Dati raccolti
──────

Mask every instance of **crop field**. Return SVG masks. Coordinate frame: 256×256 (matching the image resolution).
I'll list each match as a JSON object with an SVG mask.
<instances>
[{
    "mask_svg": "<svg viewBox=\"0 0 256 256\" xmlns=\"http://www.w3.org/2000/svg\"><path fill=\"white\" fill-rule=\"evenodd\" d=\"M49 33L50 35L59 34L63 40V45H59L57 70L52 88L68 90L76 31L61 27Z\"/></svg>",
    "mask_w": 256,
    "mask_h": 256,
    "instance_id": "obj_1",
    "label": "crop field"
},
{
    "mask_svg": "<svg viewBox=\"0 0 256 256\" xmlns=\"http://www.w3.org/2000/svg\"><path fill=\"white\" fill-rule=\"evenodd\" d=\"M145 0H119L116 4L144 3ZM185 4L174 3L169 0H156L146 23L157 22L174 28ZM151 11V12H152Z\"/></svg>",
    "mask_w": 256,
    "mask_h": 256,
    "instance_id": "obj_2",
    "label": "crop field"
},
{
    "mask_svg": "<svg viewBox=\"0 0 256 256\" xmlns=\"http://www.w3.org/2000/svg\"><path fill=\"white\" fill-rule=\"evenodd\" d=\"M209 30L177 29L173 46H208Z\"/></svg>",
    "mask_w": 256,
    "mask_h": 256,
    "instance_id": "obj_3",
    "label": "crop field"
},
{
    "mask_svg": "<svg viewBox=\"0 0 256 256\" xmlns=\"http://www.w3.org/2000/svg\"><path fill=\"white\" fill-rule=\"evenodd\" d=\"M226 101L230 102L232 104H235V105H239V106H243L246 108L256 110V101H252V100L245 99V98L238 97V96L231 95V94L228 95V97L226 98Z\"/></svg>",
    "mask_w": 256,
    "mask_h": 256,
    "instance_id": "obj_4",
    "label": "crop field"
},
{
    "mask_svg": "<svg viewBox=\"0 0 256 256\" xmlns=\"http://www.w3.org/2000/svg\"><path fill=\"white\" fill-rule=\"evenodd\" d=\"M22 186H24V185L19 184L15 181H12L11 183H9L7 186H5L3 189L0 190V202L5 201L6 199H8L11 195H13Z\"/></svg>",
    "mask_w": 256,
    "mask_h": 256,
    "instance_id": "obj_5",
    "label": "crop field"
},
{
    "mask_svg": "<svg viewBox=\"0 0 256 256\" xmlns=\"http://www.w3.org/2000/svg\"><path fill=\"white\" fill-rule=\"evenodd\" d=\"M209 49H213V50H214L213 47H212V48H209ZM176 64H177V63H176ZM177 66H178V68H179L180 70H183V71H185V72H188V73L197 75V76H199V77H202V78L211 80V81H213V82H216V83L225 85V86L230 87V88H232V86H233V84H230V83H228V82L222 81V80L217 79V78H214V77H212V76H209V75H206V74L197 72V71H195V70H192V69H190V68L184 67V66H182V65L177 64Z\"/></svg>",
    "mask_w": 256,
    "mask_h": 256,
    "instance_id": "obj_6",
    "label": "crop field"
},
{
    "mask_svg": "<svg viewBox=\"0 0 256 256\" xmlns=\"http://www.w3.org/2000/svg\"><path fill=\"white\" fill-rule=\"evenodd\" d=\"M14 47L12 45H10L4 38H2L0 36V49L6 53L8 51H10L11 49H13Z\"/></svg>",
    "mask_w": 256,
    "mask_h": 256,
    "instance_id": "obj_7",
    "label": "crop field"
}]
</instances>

──────

# CONSEGNA ESERCIZIO
Per favore, indica quante righe del materiale qui sopra contengono la stringa "fill", distinguendo tra maiuscole e minuscole. Scrivi soltanto il numero.

# RISPOSTA
7